Environmental groups are now looking for ways to influence, moderate, or oppose the new administration.
The D&R Greenway and Green Hour Radio will host a discussion among three experts on the implications of the Trump administration for the environment. The talk, “Framing the Future: Seeking Solutions to Environmental Challenges, with “What the New Administration Means for the Environment” will take place Wednesday, April 12, at 6:30 p.m. at the D&R Greenway’s Johnson Education Center, One Preservation Place, Princeton.
Panelists include Rob Goldston, former director of the Princeton Plasma Physics Laboratory; Nicky Sheats, director of the Center for the Urban Environment at the John S. Watson Institute for Public Policy at Thomas Edison State University; and Smita Brunnermeier, environmental economist at the Woodrow Wilson School of Public and International Affairs at Princeton University. Tickets are free. For more information, call 609-924-4646 or visit www.drgreenway.org.
Linda Mead, president & CEO of D&R Greenway Land Trust, says D&R Greenway is committed to long-term actions that protect our environment. “We are in it for the long run. Land preservation is forever, but there are tipping points beyond which we cannot go without serious impact,” she says.
The discussion will focus on key priorities, including pipelines and land preservation, the effective functioning of the EPA, environmental justice and climate change. Checks and balances, and local and regional actions that might influence the administration’s agenda, will be examined.
“A lot of us are worried about what will happen with a president who denies human-induced climate change and who has appointed somebody to lead the EPA who seems intent on destroying it,” says the Green Hour’s Gery Juleff, who will moderate the discussion.“With this discussion, we hope to learn what active steps we can take to help preserve our planet for the future.”

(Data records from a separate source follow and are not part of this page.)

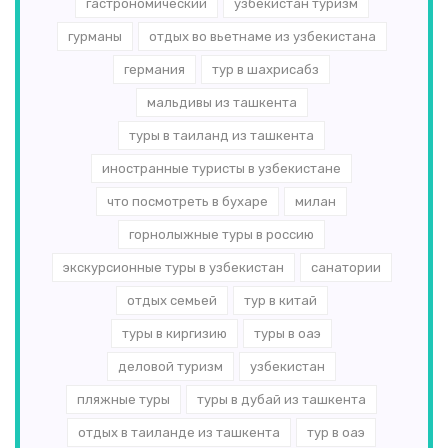
гастрономический
узбекистан туризм
гурманы
отдых во вьетнаме из узбекистана
германия
тур в шахрисабз
мальдивы из ташкента
туры в таиланд из ташкента
иностранные туристы в узбекистане
что посмотреть в бухаре
милан
горнолыжные туры в россию
экскурсионные туры в узбекистан
санатории
отдых семьей
тур в китай
туры в киргизию
туры в оаэ
деловой туризм
узбекистан
пляжные туры
туры в дубай из ташкента
отдых в таиланде из ташкента
тур в оаэ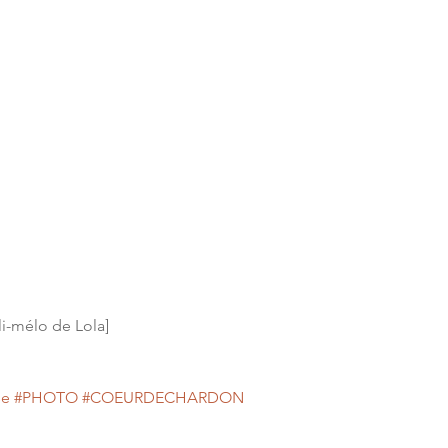
li-mélo de Lola]
se
#PHOTO
#COEURDECHARDON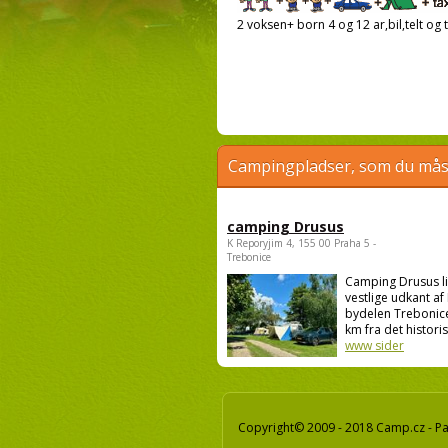
2 voksen+ born 4 og 12 ar,bil,telt og t
Campingpladser, som du måsk
camping Drusus
K Reporyjim 4, 155 00 Praha 5 -
Trebonice
Camping Drusus li
vestlige udkant af 
bydelen Trebonice
km fra det historis.
www sider
Copyright© 2009 - 2018 Camp.cz - Pav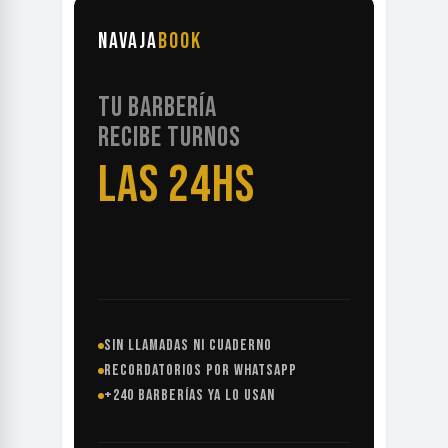
NAVAJA
BOOK
TU BARBERÍA
RECIBE TURNOS
LAS 24HS
SIN LLAMADAS NI CUADERNO
RECORDATORIOS POR WHATSAPP
+240 BARBERÍAS YA LO USAN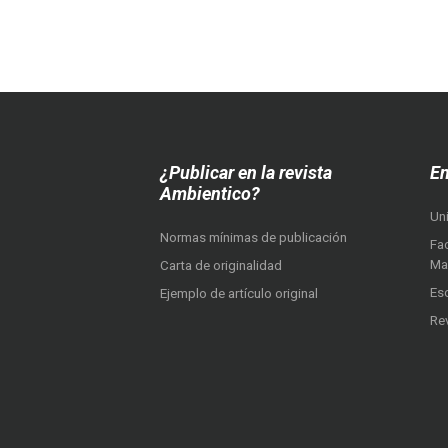
¿Publicar en la revista
En
Ambientico?
Un
Normas mínimas de publicación
Fac
Ma
Carta de originalidad
Es
Ejemplo de artículo original
Re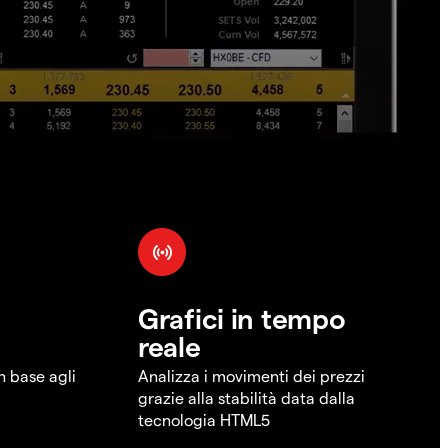
Grafici in tempo
reale
in base agli
Analizza i movimenti dei prezzi
grazie alla stabilità data dalla
tecnologia HTML5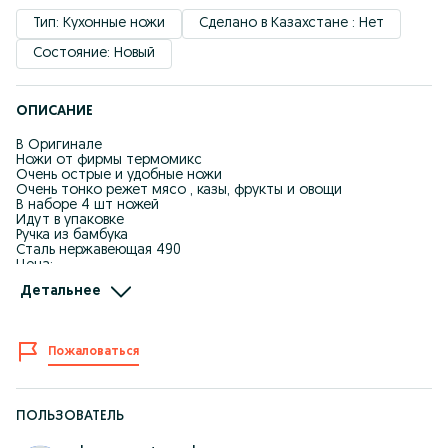
Тип: Кухонные ножи
Сделано в Казахстане : Нет
Состояние: Новый
ОПИСАНИЕ
В Оригинале
Ножи от фирмы термомикс
Очень острые и удобные ножи
Очень тонко режет мясо , казы, фрукты и овощи
В наборе 4 шт ножей
Идут в упаковке
Ручка из бамбука
Сталь нержавеющая 490
Цена:
за 1 набор - 10.000 тг
Детальнее
За 2 набор - 8000 тг
За 3 набора - 7000 тг
Оптом от 5 набора - 6000 тг
Пожаловаться
Тел 87*******487
ПОЛЬЗОВАТЕЛЬ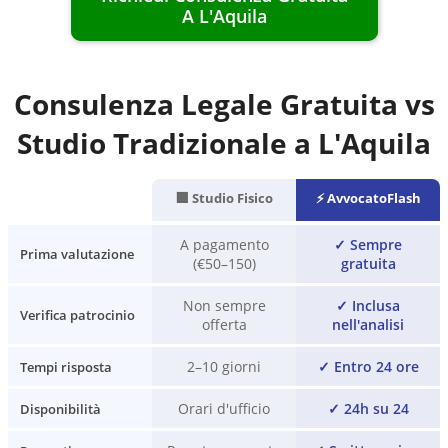
A
L'Aquila
Consulenza Legale Gratuita vs
Studio Tradizionale a
L'Aquila
🏢 Studio Fisico
⚡ AvvocatoFlash
A pagamento
✓
Sempre
Prima valutazione
(€50–150)
gratuita
Non sempre
✓
Inclusa
Verifica patrocinio
offerta
nell'analisi
2–10 giorni
✓
Entro 24 ore
Tempi risposta
Orari d'ufficio
✓
24h su 24
Disponibilità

Rob Goldston is former director of Princeton Plasma Physics Laboratory and is a professor of astrophysical sciences at Princeton. Goldston was recently named one of the “Leading Global Thinkers” by Foreign Policy magazine and is an active member of the Princeton Ridge Coalition, dedicated to protecting the Princeton Ridge and the residents of Princeton from the Transco pipeline.
Nicky Sheats is director of the Center for the Urban Environment at the John S. Watson Institute for Public Policy at Thomas Edison State University. Sheats has defined the primary mission of the Center for the Urban Environment as providing support for New Jersey’s environmental justice community.
As an environmental economist at the Woodrow Wilson School of Public and International Affairs, Smita Brunnermeier analyzes the policy causes and consequences of interactions between human or corporate behavior and environmental services. She is keenly interested in issues at the intersection of economic development and environmental protection.